Publication information
- Publisher: Amalgamated Press/Fleetway Publications DC/WildStorm
- First appearance: Sun #362 (14 January 1956)
- Created by: Mike Butterworth and Geoff Campion

In-story information
- Alter ego: Robert Hereward "Battler" Britton
- Species: Human
- Team affiliations: Royal Air Force
- Abilities: Flying ace

= Battler Britton =

Battler Britton is a British comics character created by Mike Butterworth and Geoff Campion. He first appeared in Amalgamated Press' Sun in 1956, and later featured in Knockout, and the long-running digest titles Thriller Picture Library, Air Ace Picture Library, and War Picture Library.

Wing Commander Robert Hereward "Battler" Britton is a former member of the French Foreign Legion and served as a Lieutenant-Commander while attached to the Peruvian Navy. He was one of the Royal Air Force's top pilots during World War II, proficient on both Supermarine Spitfires and Hawker Hurricanes.

== Publication history ==
=== Original run ===
Battler Britton first appeared in Amalgamated Press' Sun #362 (14 January 1956) (Sun was acquired by AP from rival publisher J. B. Allen).
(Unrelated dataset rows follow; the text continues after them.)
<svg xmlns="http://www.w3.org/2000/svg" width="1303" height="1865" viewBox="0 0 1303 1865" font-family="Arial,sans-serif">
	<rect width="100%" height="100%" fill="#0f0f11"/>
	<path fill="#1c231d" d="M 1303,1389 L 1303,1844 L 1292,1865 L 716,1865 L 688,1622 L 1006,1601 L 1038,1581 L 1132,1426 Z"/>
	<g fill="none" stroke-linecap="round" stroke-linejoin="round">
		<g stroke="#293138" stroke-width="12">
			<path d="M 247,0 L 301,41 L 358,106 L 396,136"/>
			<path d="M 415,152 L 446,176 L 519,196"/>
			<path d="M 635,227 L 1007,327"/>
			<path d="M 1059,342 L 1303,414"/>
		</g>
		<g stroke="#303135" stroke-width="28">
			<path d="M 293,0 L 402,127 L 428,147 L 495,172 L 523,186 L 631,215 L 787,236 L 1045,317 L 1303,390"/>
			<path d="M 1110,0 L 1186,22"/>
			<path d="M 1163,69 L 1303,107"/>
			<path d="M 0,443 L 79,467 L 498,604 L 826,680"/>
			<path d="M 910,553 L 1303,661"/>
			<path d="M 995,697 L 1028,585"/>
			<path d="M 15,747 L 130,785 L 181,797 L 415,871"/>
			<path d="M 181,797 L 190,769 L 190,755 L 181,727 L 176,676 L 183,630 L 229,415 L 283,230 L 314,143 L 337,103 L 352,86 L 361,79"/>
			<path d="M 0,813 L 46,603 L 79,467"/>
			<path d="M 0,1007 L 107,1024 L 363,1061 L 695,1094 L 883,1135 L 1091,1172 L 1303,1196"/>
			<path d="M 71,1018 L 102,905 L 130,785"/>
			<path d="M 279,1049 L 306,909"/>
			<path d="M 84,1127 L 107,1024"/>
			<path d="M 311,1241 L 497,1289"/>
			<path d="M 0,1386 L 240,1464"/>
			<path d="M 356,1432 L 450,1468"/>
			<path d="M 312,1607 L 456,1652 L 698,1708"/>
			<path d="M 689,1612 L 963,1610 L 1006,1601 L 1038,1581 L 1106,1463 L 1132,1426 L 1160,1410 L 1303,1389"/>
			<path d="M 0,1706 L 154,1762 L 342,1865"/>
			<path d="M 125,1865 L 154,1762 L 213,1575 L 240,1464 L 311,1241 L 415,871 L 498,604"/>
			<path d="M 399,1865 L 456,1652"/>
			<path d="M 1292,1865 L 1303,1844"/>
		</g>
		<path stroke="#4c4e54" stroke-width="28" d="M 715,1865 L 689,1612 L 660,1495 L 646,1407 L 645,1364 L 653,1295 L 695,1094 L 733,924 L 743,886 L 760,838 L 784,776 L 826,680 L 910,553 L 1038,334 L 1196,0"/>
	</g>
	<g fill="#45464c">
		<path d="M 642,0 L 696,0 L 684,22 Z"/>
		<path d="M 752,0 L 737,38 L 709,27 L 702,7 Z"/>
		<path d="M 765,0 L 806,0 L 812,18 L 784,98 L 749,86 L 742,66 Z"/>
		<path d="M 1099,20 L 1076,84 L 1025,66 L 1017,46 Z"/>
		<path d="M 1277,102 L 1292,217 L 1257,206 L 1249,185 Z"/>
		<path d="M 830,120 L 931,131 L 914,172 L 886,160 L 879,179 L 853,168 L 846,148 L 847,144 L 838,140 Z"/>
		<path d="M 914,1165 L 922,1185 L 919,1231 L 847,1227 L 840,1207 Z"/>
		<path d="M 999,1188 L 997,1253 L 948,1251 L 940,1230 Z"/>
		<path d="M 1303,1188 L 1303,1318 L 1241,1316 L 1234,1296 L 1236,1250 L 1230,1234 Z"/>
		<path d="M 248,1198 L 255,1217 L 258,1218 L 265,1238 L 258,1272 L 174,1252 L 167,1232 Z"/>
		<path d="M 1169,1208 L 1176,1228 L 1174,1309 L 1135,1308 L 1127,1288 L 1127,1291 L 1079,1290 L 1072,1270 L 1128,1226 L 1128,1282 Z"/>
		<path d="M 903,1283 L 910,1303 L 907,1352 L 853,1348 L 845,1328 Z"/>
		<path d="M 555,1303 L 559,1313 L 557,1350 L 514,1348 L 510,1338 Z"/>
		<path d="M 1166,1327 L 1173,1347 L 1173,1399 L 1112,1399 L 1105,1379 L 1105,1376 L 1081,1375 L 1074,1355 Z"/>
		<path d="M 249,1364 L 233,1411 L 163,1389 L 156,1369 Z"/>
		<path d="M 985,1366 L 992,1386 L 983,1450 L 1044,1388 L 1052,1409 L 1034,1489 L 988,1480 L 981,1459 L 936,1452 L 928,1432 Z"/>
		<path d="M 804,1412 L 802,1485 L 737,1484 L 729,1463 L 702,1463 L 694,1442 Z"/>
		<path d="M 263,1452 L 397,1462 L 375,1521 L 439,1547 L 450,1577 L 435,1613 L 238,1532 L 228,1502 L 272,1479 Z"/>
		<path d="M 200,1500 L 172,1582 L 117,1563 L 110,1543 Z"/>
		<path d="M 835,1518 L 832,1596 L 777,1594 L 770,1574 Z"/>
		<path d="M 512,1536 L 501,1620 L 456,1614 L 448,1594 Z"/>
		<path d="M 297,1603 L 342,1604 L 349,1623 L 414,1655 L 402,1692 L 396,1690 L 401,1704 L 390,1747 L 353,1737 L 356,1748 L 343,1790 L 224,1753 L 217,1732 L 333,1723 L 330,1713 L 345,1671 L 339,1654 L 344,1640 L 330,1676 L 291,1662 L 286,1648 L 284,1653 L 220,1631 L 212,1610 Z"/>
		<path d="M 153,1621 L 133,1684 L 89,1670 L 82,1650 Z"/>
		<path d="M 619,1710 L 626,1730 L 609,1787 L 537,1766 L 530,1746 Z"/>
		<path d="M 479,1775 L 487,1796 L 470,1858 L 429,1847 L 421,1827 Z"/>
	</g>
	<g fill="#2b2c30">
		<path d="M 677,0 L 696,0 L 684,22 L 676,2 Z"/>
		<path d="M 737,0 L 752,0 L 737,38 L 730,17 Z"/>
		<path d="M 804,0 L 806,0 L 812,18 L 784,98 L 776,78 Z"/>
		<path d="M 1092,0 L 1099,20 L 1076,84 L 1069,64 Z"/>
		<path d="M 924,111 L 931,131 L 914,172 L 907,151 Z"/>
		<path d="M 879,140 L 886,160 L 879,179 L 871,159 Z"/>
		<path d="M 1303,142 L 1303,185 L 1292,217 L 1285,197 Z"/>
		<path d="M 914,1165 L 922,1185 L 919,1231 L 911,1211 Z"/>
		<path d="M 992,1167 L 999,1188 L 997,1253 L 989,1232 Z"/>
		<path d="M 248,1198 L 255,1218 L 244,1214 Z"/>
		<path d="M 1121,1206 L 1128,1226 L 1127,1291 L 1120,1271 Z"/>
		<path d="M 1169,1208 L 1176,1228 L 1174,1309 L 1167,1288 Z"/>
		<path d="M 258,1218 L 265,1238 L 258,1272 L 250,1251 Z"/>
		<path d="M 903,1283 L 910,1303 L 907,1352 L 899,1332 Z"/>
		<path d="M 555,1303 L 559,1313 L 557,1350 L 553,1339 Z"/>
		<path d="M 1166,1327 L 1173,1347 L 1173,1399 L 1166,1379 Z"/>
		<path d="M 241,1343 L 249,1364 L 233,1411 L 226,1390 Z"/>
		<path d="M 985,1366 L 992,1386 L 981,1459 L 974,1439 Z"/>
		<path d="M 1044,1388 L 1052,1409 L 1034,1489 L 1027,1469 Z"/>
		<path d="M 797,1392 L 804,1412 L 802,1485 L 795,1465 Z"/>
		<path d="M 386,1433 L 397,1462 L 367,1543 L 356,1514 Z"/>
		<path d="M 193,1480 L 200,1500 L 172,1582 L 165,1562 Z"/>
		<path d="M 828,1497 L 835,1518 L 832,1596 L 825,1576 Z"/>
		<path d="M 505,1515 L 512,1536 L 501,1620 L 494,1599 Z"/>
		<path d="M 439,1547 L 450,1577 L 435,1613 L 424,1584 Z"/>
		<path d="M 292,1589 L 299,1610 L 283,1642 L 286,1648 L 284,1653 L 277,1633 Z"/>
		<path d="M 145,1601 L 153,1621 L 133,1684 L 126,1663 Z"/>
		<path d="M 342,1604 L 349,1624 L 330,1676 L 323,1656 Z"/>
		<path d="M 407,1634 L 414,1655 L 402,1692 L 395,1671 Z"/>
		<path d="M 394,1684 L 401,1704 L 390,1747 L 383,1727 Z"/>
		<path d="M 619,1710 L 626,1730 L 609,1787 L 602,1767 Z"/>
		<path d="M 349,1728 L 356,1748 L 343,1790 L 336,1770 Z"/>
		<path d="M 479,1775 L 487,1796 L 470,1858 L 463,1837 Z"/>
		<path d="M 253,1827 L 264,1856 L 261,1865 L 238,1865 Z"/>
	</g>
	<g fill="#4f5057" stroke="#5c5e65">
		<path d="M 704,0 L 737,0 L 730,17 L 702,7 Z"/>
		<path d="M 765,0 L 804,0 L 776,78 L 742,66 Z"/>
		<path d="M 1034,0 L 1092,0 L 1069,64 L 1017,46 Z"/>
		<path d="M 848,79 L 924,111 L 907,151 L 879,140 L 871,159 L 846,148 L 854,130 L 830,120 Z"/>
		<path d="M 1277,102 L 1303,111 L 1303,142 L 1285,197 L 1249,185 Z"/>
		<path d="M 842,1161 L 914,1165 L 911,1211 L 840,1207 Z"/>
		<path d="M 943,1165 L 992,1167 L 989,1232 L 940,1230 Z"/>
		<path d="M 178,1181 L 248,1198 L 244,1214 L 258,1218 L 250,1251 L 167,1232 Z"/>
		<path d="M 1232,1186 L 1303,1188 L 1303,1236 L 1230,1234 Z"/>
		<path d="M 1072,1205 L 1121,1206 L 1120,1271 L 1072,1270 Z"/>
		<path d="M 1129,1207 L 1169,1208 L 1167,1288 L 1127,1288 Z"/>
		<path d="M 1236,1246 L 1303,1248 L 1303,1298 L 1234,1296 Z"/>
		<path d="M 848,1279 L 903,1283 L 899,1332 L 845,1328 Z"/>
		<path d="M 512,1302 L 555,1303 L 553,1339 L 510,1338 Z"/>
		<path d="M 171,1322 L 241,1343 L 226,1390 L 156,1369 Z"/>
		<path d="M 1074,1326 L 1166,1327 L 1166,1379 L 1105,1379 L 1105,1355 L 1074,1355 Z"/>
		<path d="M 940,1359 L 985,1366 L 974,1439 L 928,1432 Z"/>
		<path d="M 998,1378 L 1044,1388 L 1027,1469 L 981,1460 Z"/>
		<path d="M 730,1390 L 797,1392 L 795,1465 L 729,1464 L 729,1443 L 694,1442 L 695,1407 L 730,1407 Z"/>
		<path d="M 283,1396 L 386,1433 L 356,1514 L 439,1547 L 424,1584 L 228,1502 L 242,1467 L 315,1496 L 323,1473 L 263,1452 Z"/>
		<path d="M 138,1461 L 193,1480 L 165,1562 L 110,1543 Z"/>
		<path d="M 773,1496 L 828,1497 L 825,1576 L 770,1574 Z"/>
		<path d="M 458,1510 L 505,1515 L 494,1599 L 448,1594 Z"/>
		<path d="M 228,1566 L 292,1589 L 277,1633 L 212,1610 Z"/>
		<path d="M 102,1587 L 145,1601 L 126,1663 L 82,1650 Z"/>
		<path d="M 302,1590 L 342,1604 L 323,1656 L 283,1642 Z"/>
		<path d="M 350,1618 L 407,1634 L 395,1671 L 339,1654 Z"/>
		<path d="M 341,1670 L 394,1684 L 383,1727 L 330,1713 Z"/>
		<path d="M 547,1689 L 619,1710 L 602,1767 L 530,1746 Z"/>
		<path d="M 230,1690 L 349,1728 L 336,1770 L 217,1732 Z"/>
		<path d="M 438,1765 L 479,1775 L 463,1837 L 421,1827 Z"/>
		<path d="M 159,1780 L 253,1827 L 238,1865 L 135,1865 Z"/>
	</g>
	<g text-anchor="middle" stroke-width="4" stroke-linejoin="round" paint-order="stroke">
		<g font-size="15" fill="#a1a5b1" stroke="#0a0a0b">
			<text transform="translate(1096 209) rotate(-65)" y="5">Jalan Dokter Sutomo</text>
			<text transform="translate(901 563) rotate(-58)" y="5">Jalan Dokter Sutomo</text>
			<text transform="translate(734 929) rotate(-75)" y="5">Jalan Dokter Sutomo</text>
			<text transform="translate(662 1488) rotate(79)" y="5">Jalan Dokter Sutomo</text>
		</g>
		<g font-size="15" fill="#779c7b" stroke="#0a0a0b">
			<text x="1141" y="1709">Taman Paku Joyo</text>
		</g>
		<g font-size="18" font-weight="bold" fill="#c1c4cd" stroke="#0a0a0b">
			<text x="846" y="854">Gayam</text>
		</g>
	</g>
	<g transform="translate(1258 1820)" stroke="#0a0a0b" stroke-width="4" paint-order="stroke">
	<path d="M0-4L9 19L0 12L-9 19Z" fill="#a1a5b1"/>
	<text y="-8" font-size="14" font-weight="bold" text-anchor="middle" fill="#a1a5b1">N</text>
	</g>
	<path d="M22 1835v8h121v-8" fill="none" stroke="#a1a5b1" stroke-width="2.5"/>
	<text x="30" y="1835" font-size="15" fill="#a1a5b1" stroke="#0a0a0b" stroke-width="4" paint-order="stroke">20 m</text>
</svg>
Mike Butterworth wrote early episodes of Battler Britton, which were illustrated by Geoff Campion; later artwork was provided by Gianluigi Coppola, Hugo Pratt, Francisco Solano López, Ian Kennedy, Pat Nicolle, and Graham Coton.

Battler Britton became the Sun cover feature with issue #490 (28 June 1958), and from April to September 1959 the publication carried the tagline Battler Britton's Own Weekly. Sun merged with Lion in 1959, as Amalgamated Press was acquired by what became IPC/Fleetway. After appearing in Sun, Battler Britton was featured on the cover of Fleetway's Knockout in 1960–1961. The Battler Britton strip was later a mainstay of Thriller Picture Library, Air Ace Picture Library, and War Picture Library. He later appeared in The Champion, Valiant, and a couple of Valiant annuals, and the Battler Britton Picture Library Holiday Special, published annually from 1977 to 1984.

=== 2006 revival ===
After a series of acquisitions, Time Warner became the license holder of Battler Britain (along with a whole stable of IPC characters, including Captain Hurricane, Robot Archie, The Steel Claw and The Spider, as well as minor characters like Fishboy and Faceache). In the summer of 2004, DC Comics acquired the license.

Comics writer (and World War II enthusiast) Garth Ennis revived Battler Britain in 2006 in Battler Britton: Bloody Good Show, a five-part series published by DC Comics/WildStorm with art by Colin Wilson. Covers were by Garry Leach. The series featured the ace fighter pilot commanding a squadron of Bristol Beaufighters in North Africa during the Second World War. A trade paperback was released in 2007 (ISBN 1-4012-1378-2), which contained some additional information on the original character.

=== Current licensee ===
In August 2016, Rebellion Developments acquired the Fleetway library from Egmont Group, making it the owner of all comics characters and titles created by IPC's subsidiaries after 1 January 1970, together with 26 specified characters who appeared in Buster and Roy of the Rovers; while IPC currently retains its other comics characters and titles, including Sexton Blake, The Steel Claw, and Battler Britton (but not Dan Dare, which was sold separately and is now owned by the Dan Dare Corporation).